There are some important issues that finance-based companies are facing. For instance, poor characteristics, integration issues, and KYC complications. To solve the above issues, there are feasible solutions appearing in the market. The solutions are formulated in such a way that they facilitate the companies in customer onboarding, executing reviews on client records, and monitoring the sanctions.
In digital finance companies, it is valuable to develop insight into data such as clearances, invoices (bills), and guideline documents. These kinds of notifications must be tracked with their correct records so that they can be used later on for inspection or AML objectives.
An In-Depth Analysis Of Know Your Transaction (KYT)
KYT is about verifying the exchanges done by the clients. Main financial transactions e.g. cash and card exchanges, cross-frontier exchanges, and both kinds of remittances (inward and outward) are included in the KYT solution provider.
Any financial organization is interested in the above details, especially in scenarios where third parties are included. The details are valuable because they help detect any suspicious activity and keep track of the nature of exchanges for future purposes. For this purpose, a lot of companies are making data models that have specifications such as:
- Client’s name
- Pattern of exchanges
- Client’s country
- Type of exchange
- Name of the bank
KYT is a kind of data model that supports financial institutions in screening the exchanges for illegal activities. The purpose is to spot criminal activity as soon as possible. The results give the evidence that keeps the institutes secure from scammers and unwanted sanctions.
Reasons That KYC Is Inadequate
Finance-based companies have tough KYC guidelines and they are obligated to follow the recommendations given by global bodies. The guidelines have uniformity about the requirements of the clients but they are not globally accepted parameters. There are some countries that have laid out rules and regulations to satisfy the requirements and there are certain countries that have left it to particular organizations (to use the proper strategies).

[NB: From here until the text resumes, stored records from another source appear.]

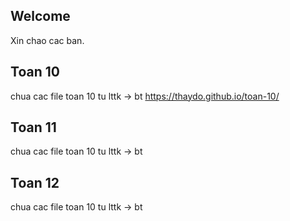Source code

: ## Welcome
Xin chao cac ban.
## Toan 10
chua cac file toan 10 tu lttk -> bt
https://thaydo.github.io/toan-10/
## Toan 11
chua cac file toan 10 tu lttk -> bt
## Toan 12
chua cac file toan 10 tu lttk -> bt


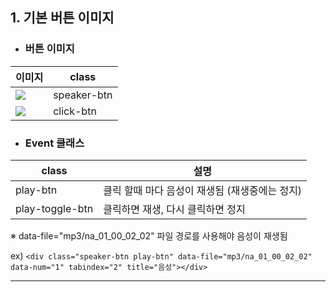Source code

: ## 1. 기본 버튼 이미지

* ### 버튼 이미지
|이미지|class|
|--|--|
|<img src="https://user-images.githubusercontent.com/95833863/180597493-3bec8a2f-6ce2-4ff9-bc4b-a8293c05d853.jpg">|speaker-btn|
|<img src="https://user-images.githubusercontent.com/95833863/180597500-680d1446-2bb3-4b98-97b7-ba5ca64502e1.jpg">|click-btn|

* ### Event 클래스
|class|설명|
|--|--|
|play-btn|클릭 할때 마다 음성이 재생됨 (재생중에는 정지)|
|play-toggle-btn|클릭하면 재생, 다시 클릭하면 정지|

※ data-file="mp3/na_01_00_02_02" 파일 경로를 사용해야 음성이 재생됨

   ex) `<div class="speaker-btn play-btn" data-file="mp3/na_01_00_02_02" data-num="1" tabindex="2" title="음성"></div>`

***
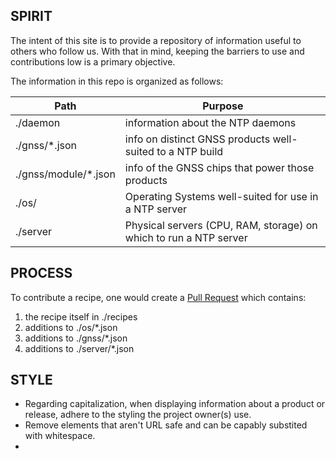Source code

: ## SPIRIT

The intent of this site is to provide a repository of information useful to others who follow us. With that in mind, keeping the barriers to use and contributions low is a primary objective.

The information in this repo is organized as follows:

| Path     | Purpose |
| -------- | --------------- |
| ./daemon | information about the NTP daemons |
| ./gnss/*.json | info on distinct GNSS products well-suited to a NTP build |
| ./gnss/module/*.json | info of the GNSS chips that power those products |
| ./os/  | Operating Systems well-suited for use in a NTP server |
| ./server | Physical servers (CPU, RAM, storage) on which to run a NTP server |


## PROCESS

To contribute a recipe, one would create a [Pull Request](https://github.com/BYO-NTP/recipes/pulls) which contains:

1. the recipe itself in ./recipes
2. additions to ./os/*.json
3. additions to ./gnss/*.json
4. additions to ./server/*.json

## STYLE

- Regarding capitalization, when displaying information about a product or release, adhere to the styling the project owner(s) use.
- Remove elements that aren't URL safe and can be capably substited with whitespace.
- 
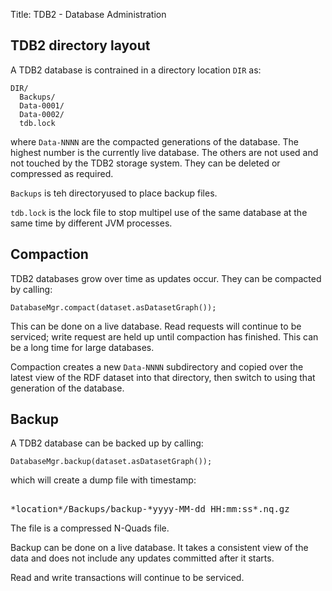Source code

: Title: TDB2 - Database Administration

## TDB2 directory layout

A TDB2 database is contrained in a directory location `DIR` as:

    DIR/
      Backups/
      Data-0001/
      Data-0002/
      tdb.lock

where `Data-NNNN` are the compacted generations of the database. The
highest number is the currently live database.  The others are not used
and not touched by the TDB2 storage system. They can be deleted or compressed
as required.

`Backups` is teh directoryused to place backup files.

`tdb.lock` is the lock file to stop multipel use of the same database at
the same time by different JVM processes.

## Compaction

TDB2 databases grow over time as updates occur. They can be compacted by calling:

    DatabaseMgr.compact(dataset.asDatasetGraph());

This can be done on a live database. Read requests will continue to be
serviced; write request are held up until compaction has finished. This
can be a long time for large databases.

Compaction creates a new `Data-NNNN` subdirectory and copied over the
latest view of the RDF dataset into that directory, then switch to using
that generation of the database. 


## Backup

A TDB2 database can be backed up by calling:

    DatabaseMgr.backup(dataset.asDatasetGraph());

which will create a dump file with timestamp:

<pre>    
*location*/Backups/backup-*yyyy-MM-dd_HH:mm:ss*.nq.gz
</pre>

The file is a compressed N-Quads file.

Backup can be done on a live database. It takes a consistent view of the
data and does not include any updates committed after it starts.

Read and write transactions will continue to be serviced.
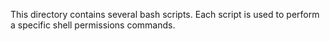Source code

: This directory contains several bash scripts.
Each script is used to perform a specific shell permissions commands.
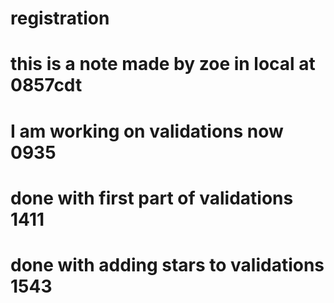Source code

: # registration
# this is a note made by zoe in local at 0857cdt 
# I am working on validations now 0935
# done with first part of validations 1411
# done with adding stars to validations 1543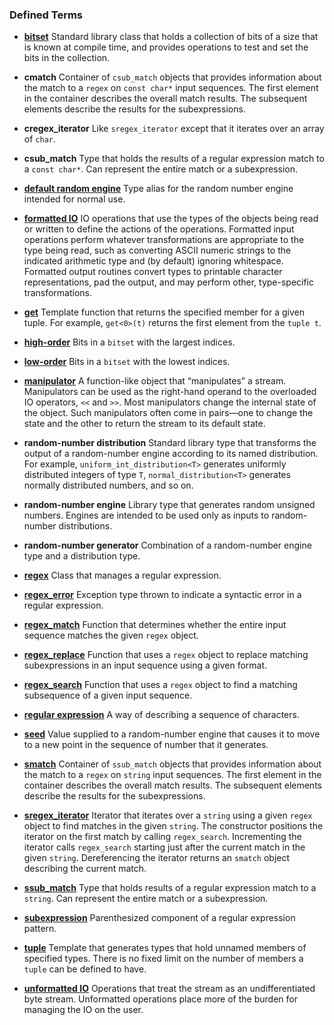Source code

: <h3 id="filepos4842336">Defined Terms</h3><ul><li><p><a href="164-17.2._the_bitset_type.html#filepos4603754" id="filepos4842475"><strong>bitset</strong></a> Standard library class that holds a collection of bits of a size that is known at compile time, and provides operations to test and set the bits in the collection.</p></li><li><p><strong>cmatch</strong> Container of <code>csub_match</code> objects that provides information about the match to a <code>regex</code> on <code>const char*</code> input sequences. The first element in the container describes the overall match results. The subsequent elements describe the results for the subexpressions.</p></li><li><p><strong>cregex_iterator</strong> Like <code>sregex_iterator</code> except that it iterates over an array of <code>char</code>.</p></li><li><p><strong>csub_match</strong> Type that holds the results of a regular expression match to a <code>const char*</code>. Can represent the entire match or a subexpression.</p></li><li><p><a href="166-17.4._random_numbers.html#filepos4718264" id="filepos4844044"><strong>default random engine</strong></a> Type alias for the random number engine intended for normal use.</p></li><li><p><a href="167-17.5._the_io_library_revisited.html#filepos4797466" id="filepos4844292"><strong>formatted IO</strong></a> IO operations that use the types of the objects being read or written to define the actions of the operations. Formatted <a id="filepos4844488"></a>input operations perform whatever transformations are appropriate to the type being read, such as converting ASCII numeric strings to the indicated arithmetic type and (by default) ignoring whitespace. Formatted output routines convert types to printable character representations, pad the output, and may perform other, type-specific transformations.</p></li><li><p><a href="163-17.1._the_tuple_type.html#filepos4574548" id="filepos4844947"><strong>get</strong></a> Template function that returns the specified member for a given tuple. For example, <code>get&lt;0&gt;(t)</code> returns the first element from the <code>tuple t</code>.</p></li><li><p><a href="164-17.2._the_bitset_type.html#filepos4607371" id="filepos4845382"><strong>high-order</strong></a> Bits in a <code>bitset</code> with the largest indices.</p></li><li><p><a href="164-17.2._the_bitset_type.html#filepos4607189" id="filepos4845660"><strong>low-order</strong></a> Bits in a <code>bitset</code> with the lowest indices.</p></li><li><p><a href="167-17.5._the_io_library_revisited.html#filepos4758578" id="filepos4845936"><strong>manipulator</strong></a> A function-like object that “manipulates” a stream. Manipulators can be used as the right-hand operand to the overloaded IO operators, <code>&lt;&lt;</code> and <code>&gt;&gt;</code>. Most manipulators change the internal state of the object. Such manipulators often come in pairs—one to change the state and the other to return the stream to its default state.</p></li><li><p><strong>random-number distribution</strong> Standard library type that transforms the output of a random-number engine according to its named distribution. For example, <code>uniform_int_distribution&lt;T&gt;</code> generates uniformly distributed integers of type <code>T</code>, <code>normal_distribution&lt;T&gt;</code> generates normally distributed numbers, and so on.</p></li><li><p><strong>random-number engine</strong> Library type that generates random unsigned numbers. Engines are intended to be used only as inputs to random-number distributions.</p></li><li><p><strong>random-number generator</strong> Combination of a random-number engine type and a distribution type.</p></li><li><p><a href="165-17.3._regular_expressions.html#filepos4637022" id="filepos4847713"><strong>regex</strong></a> Class that manages a regular expression.</p></li><li><p><a href="165-17.3._regular_expressions.html#filepos4652948" id="filepos4847921"><strong>regex_error</strong></a> Exception type thrown to indicate a syntactic error in a regular expression.</p></li><li><p><a href="165-17.3._regular_expressions.html#filepos4637627" id="filepos4848171"><strong>regex_match</strong></a> Function that determines whether the entire input sequence matches the given <code>regex</code> object.</p></li><li><p><a href="165-17.3._regular_expressions.html#filepos4700781" id="filepos4848498"><strong>regex_replace</strong></a> Function that uses a <code>regex</code> object to replace matching subexpressions in an input sequence using a given format.</p></li><li><p><a href="165-17.3._regular_expressions.html#filepos4637816" id="filepos4848848"><strong>regex_search</strong></a> Function that uses a <code>regex</code> object to find a matching subsequence of a given input sequence.</p></li><li><p><a href="165-17.3._regular_expressions.html#filepos4635461" id="filepos4849177"><strong>regular expression</strong></a> A way of describing a sequence of characters.</p></li><li><p><a href="166-17.4._random_numbers.html#filepos4732550" id="filepos4849403"><strong>seed</strong></a> Value supplied to a random-number engine that causes it to move to a new point in the sequence of number that it generates.</p></li><li><p><a href="165-17.3._regular_expressions.html#filepos4639167" id="filepos4849693"><strong>smatch</strong></a> Container of <code>ssub_match</code> objects that provides information about the match to a <code>regex</code> on <code>string</code> input sequences. The first element in the container describes the overall match results. The subsequent elements describe the results for the subexpressions.</p></li><li><p><a href="165-17.3._regular_expressions.html#filepos4664310" id="filepos4850303"><strong>sregex_iterator</strong></a> Iterator that iterates over a <code>string</code> using a given <code>regex</code> object to find matches in the given <code>string</code>. The constructor positions the iterator on the first match by calling <code>regex_search</code>. Incrementing the iterator calls <code>regex_search</code> starting just after the current match in the given <code>string</code>. Dereferencing the iterator returns an <code>smatch</code> object describing the current match.</p></li><li><p><a href="165-17.3._regular_expressions.html#filepos4674131" id="filepos4851291"><strong>ssub_match</strong></a> Type that holds results of a regular expression match to a <code>string</code>. Can represent the entire match or a subexpression.</p></li><li><p><a href="165-17.3._regular_expressions.html#filepos4680182" id="filepos4851644"><strong>subexpression</strong></a> Parenthesized component of a regular expression pattern.</p></li><li><p><a href="163-17.1._the_tuple_type.html#filepos4566611" id="filepos4851876"><strong>tuple</strong></a> Template that generates types that hold unnamed members of specified types. There is no fixed limit on the number of members a <code>tuple</code> can be defined to have.</p></li><li><p><a href="167-17.5._the_io_library_revisited.html#filepos4798035" id="filepos4852263"><strong>unformatted IO</strong></a> Operations that treat the stream as an undifferentiated byte stream. Unformatted operations place more of the burden for managing the IO on the user.</p></li>
 
</ul>
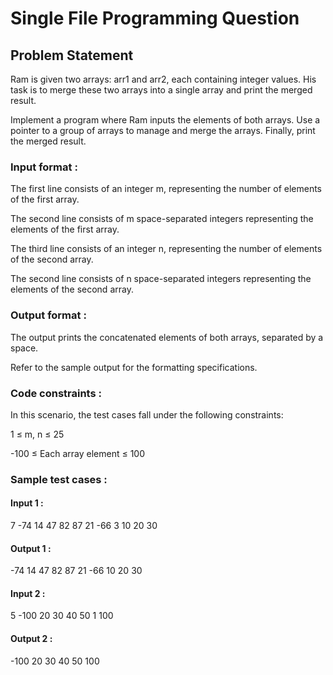 # Single File Programming Question

## Problem Statement

Ram is given two arrays: arr1 and arr2, each containing integer values. His task is to merge these two arrays into a single array and print the merged result.

Implement a program where Ram inputs the elements of both arrays. Use a pointer to a group of arrays to manage and merge the arrays. Finally, print the merged result.

### Input format :

The first line consists of an integer m, representing the number of elements of the first array.

The second line consists of m space-separated integers representing the elements of the first array.

The third line consists of an integer n, representing the number of elements of the second array.

The second line consists of n space-separated integers representing the elements of the second array.

### Output format :

The output prints the concatenated elements of both arrays, separated by a space.

Refer to the sample output for the formatting specifications.

### Code constraints :

In this scenario, the test cases fall under the following constraints:

1 ≤ m, n ≤ 25

-100 ≤ Each array element ≤ 100

### Sample test cases :

#### Input 1 :

7
-74 14 47 82 87 21 -66
3
10 20 30

#### Output 1 :

-74 14 47 82 87 21 -66 10 20 30

#### Input 2 :

5
-100 20 30 40 50
1
100

#### Output 2 :

-100 20 30 40 50 100
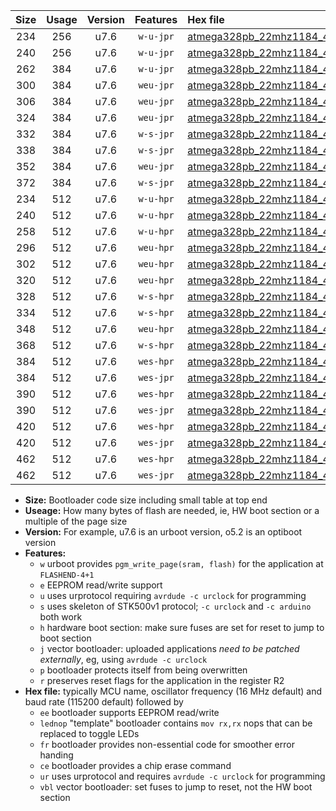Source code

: |Size|Usage|Version|Features|Hex file|
|:-:|:-:|:-:|:-:|:--|
|234|256|u7.6|`w-u-jpr`|[atmega328pb_22mhz1184_460800bps_ur_vbl.hex](https://raw.githubusercontent.com/stefanrueger/urboot/main//atmega328pb_22mhz1184_460800bps_ur_vbl.hex)|
|240|256|u7.6|`w-u-jpr`|[atmega328pb_22mhz1184_460800bps_lednop_ur_vbl.hex](https://raw.githubusercontent.com/stefanrueger/urboot/main//atmega328pb_22mhz1184_460800bps_lednop_ur_vbl.hex)|
|262|384|u7.6|`w-u-jpr`|[atmega328pb_22mhz1184_460800bps_lednop_fr_ur_vbl.hex](https://raw.githubusercontent.com/stefanrueger/urboot/main//atmega328pb_22mhz1184_460800bps_lednop_fr_ur_vbl.hex)|
|300|384|u7.6|`weu-jpr`|[atmega328pb_22mhz1184_460800bps_ee_ur_vbl.hex](https://raw.githubusercontent.com/stefanrueger/urboot/main//atmega328pb_22mhz1184_460800bps_ee_ur_vbl.hex)|
|306|384|u7.6|`weu-jpr`|[atmega328pb_22mhz1184_460800bps_ee_lednop_ur_vbl.hex](https://raw.githubusercontent.com/stefanrueger/urboot/main//atmega328pb_22mhz1184_460800bps_ee_lednop_ur_vbl.hex)|
|324|384|u7.6|`weu-jpr`|[atmega328pb_22mhz1184_460800bps_ee_lednop_fr_ur_vbl.hex](https://raw.githubusercontent.com/stefanrueger/urboot/main//atmega328pb_22mhz1184_460800bps_ee_lednop_fr_ur_vbl.hex)|
|332|384|u7.6|`w-s-jpr`|[atmega328pb_22mhz1184_460800bps_vbl.hex](https://raw.githubusercontent.com/stefanrueger/urboot/main//atmega328pb_22mhz1184_460800bps_vbl.hex)|
|338|384|u7.6|`w-s-jpr`|[atmega328pb_22mhz1184_460800bps_lednop_vbl.hex](https://raw.githubusercontent.com/stefanrueger/urboot/main//atmega328pb_22mhz1184_460800bps_lednop_vbl.hex)|
|352|384|u7.6|`weu-jpr`|[atmega328pb_22mhz1184_460800bps_ee_lednop_fr_ce_ur_vbl.hex](https://raw.githubusercontent.com/stefanrueger/urboot/main//atmega328pb_22mhz1184_460800bps_ee_lednop_fr_ce_ur_vbl.hex)|
|372|384|u7.6|`w-s-jpr`|[atmega328pb_22mhz1184_460800bps_lednop_fr_vbl.hex](https://raw.githubusercontent.com/stefanrueger/urboot/main//atmega328pb_22mhz1184_460800bps_lednop_fr_vbl.hex)|
|234|512|u7.6|`w-u-hpr`|[atmega328pb_22mhz1184_460800bps_ur.hex](https://raw.githubusercontent.com/stefanrueger/urboot/main//atmega328pb_22mhz1184_460800bps_ur.hex)|
|240|512|u7.6|`w-u-hpr`|[atmega328pb_22mhz1184_460800bps_lednop_ur.hex](https://raw.githubusercontent.com/stefanrueger/urboot/main//atmega328pb_22mhz1184_460800bps_lednop_ur.hex)|
|258|512|u7.6|`w-u-hpr`|[atmega328pb_22mhz1184_460800bps_lednop_fr_ur.hex](https://raw.githubusercontent.com/stefanrueger/urboot/main//atmega328pb_22mhz1184_460800bps_lednop_fr_ur.hex)|
|296|512|u7.6|`weu-hpr`|[atmega328pb_22mhz1184_460800bps_ee_ur.hex](https://raw.githubusercontent.com/stefanrueger/urboot/main//atmega328pb_22mhz1184_460800bps_ee_ur.hex)|
|302|512|u7.6|`weu-hpr`|[atmega328pb_22mhz1184_460800bps_ee_lednop_ur.hex](https://raw.githubusercontent.com/stefanrueger/urboot/main//atmega328pb_22mhz1184_460800bps_ee_lednop_ur.hex)|
|320|512|u7.6|`weu-hpr`|[atmega328pb_22mhz1184_460800bps_ee_lednop_fr_ur.hex](https://raw.githubusercontent.com/stefanrueger/urboot/main//atmega328pb_22mhz1184_460800bps_ee_lednop_fr_ur.hex)|
|328|512|u7.6|`w-s-hpr`|[atmega328pb_22mhz1184_460800bps.hex](https://raw.githubusercontent.com/stefanrueger/urboot/main//atmega328pb_22mhz1184_460800bps.hex)|
|334|512|u7.6|`w-s-hpr`|[atmega328pb_22mhz1184_460800bps_lednop.hex](https://raw.githubusercontent.com/stefanrueger/urboot/main//atmega328pb_22mhz1184_460800bps_lednop.hex)|
|348|512|u7.6|`weu-hpr`|[atmega328pb_22mhz1184_460800bps_ee_lednop_fr_ce_ur.hex](https://raw.githubusercontent.com/stefanrueger/urboot/main//atmega328pb_22mhz1184_460800bps_ee_lednop_fr_ce_ur.hex)|
|368|512|u7.6|`w-s-hpr`|[atmega328pb_22mhz1184_460800bps_lednop_fr.hex](https://raw.githubusercontent.com/stefanrueger/urboot/main//atmega328pb_22mhz1184_460800bps_lednop_fr.hex)|
|384|512|u7.6|`wes-hpr`|[atmega328pb_22mhz1184_460800bps_ee.hex](https://raw.githubusercontent.com/stefanrueger/urboot/main//atmega328pb_22mhz1184_460800bps_ee.hex)|
|384|512|u7.6|`wes-jpr`|[atmega328pb_22mhz1184_460800bps_ee_vbl.hex](https://raw.githubusercontent.com/stefanrueger/urboot/main//atmega328pb_22mhz1184_460800bps_ee_vbl.hex)|
|390|512|u7.6|`wes-hpr`|[atmega328pb_22mhz1184_460800bps_ee_lednop.hex](https://raw.githubusercontent.com/stefanrueger/urboot/main//atmega328pb_22mhz1184_460800bps_ee_lednop.hex)|
|390|512|u7.6|`wes-jpr`|[atmega328pb_22mhz1184_460800bps_ee_lednop_vbl.hex](https://raw.githubusercontent.com/stefanrueger/urboot/main//atmega328pb_22mhz1184_460800bps_ee_lednop_vbl.hex)|
|420|512|u7.6|`wes-hpr`|[atmega328pb_22mhz1184_460800bps_ee_lednop_fr.hex](https://raw.githubusercontent.com/stefanrueger/urboot/main//atmega328pb_22mhz1184_460800bps_ee_lednop_fr.hex)|
|420|512|u7.6|`wes-jpr`|[atmega328pb_22mhz1184_460800bps_ee_lednop_fr_vbl.hex](https://raw.githubusercontent.com/stefanrueger/urboot/main//atmega328pb_22mhz1184_460800bps_ee_lednop_fr_vbl.hex)|
|462|512|u7.6|`wes-hpr`|[atmega328pb_22mhz1184_460800bps_ee_lednop_fr_ce.hex](https://raw.githubusercontent.com/stefanrueger/urboot/main//atmega328pb_22mhz1184_460800bps_ee_lednop_fr_ce.hex)|
|462|512|u7.6|`wes-jpr`|[atmega328pb_22mhz1184_460800bps_ee_lednop_fr_ce_vbl.hex](https://raw.githubusercontent.com/stefanrueger/urboot/main//atmega328pb_22mhz1184_460800bps_ee_lednop_fr_ce_vbl.hex)|

- **Size:** Bootloader code size including small table at top end
- **Useage:** How many bytes of flash are needed, ie, HW boot section or a multiple of the page size
- **Version:** For example, u7.6 is an urboot version, o5.2 is an optiboot version
- **Features:**
  + `w` urboot provides `pgm_write_page(sram, flash)` for the application at `FLASHEND-4+1`
  + `e` EEPROM read/write support
  + `u` uses urprotocol requiring `avrdude -c urclock` for programming
  + `s` uses skeleton of STK500v1 protocol; `-c urclock` and `-c arduino` both work
  + `h` hardware boot section: make sure fuses are set for reset to jump to boot section
  + `j` vector bootloader: uploaded applications *need to be patched externally*, eg, using `avrdude -c urclock`
  + `p` bootloader protects itself from being overwritten
  + `r` preserves reset flags for the application in the register R2
- **Hex file:** typically MCU name, oscillator frequency (16 MHz default) and baud rate (115200 default) followed by
  + `ee` bootloader supports EEPROM read/write
  + `lednop` "template" bootloader contains `mov rx,rx` nops that can be replaced to toggle LEDs
  + `fr` bootloader provides non-essential code for smoother error handing
  + `ce` bootloader provides a chip erase command
  + `ur` uses urprotocol and requires `avrdude -c urclock` for programming
  + `vbl` vector bootloader: set fuses to jump to reset, not the HW boot section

Reliance On Old Procedures
In contemporary times, many institutes still rely on manual methods. This means that when the KYC and the review process (due diligence) are carried out on the client’s profile, then usually there is no follow-up session to protect the customer from damages in the long run. When the customer is onboarded, their record is kept in a paper format until the regulations state otherwise. It is challenging for the banks because they cannot efficiently perform the review process without compromising the customer experience.
Why Better Regulations are needed?
With a rise in technology in banking and financial organizations, it has become critical to implement better regulations. When clients look at market trends and how the user profiles have become open in their dealings, the regulatory bodies have become more exacting in their scrutiny processes. Moreover, the law-making bodies have also advanced their regulations to protect the clients and support institutions in tackling monetary fraud and financial terrorism. Hence, KYC is not enough for organizations and KYT limitations are extremely significant as well.
With cross-channel accessibility, customers have the option to connect with financial platforms without the limitation of time and place. When there are legal exchanges, there are also illegal ones. According to research, 99.85% of the financial transactions that occurred looked illegal which means that detecting fraud is an extremely difficult process.
A Weakness Of KYC
There are a number of restrictions while using KYC in regular exchanges. It is because KYC solutions are heavily dependent on openly available data from businesses and individuals. It has multiple issues e.g. the data can be old and tempered. Without a doubt, KYC is critical for due diligence and onboarding new clients because it helps profile the new clients and organizations. However, KYC is not enough for long-term screening and KYT compliance should be added as well.
If clients observe the initial stages of customer onboarding, the procedure looks enough but it has some flaws. For example, insufficient evidence for detecting suspicious activities. Moreover, if one relies only on KYC, it can give false positives i.e. highlighting financial risks when there are none.
With the progress towards the fourth industrial advancement, each client (banker, businessman, and manager) cannot avoid digital development. According to research, of all the payments that were done, only 5% were done by the means of paper. The fact points to the change in payment transactions i.e. payment through digital means instead of cash. Experts in the field describe the change supported by the availability of online banking options. They are a great way to boost customer experience.
Therefore, KYT is the priority of the time and regular screening of transactions is required for pinpointing fraud. The addition of KYT in the equation leverages artificial intelligence and machine learning to expose suspicious behavior.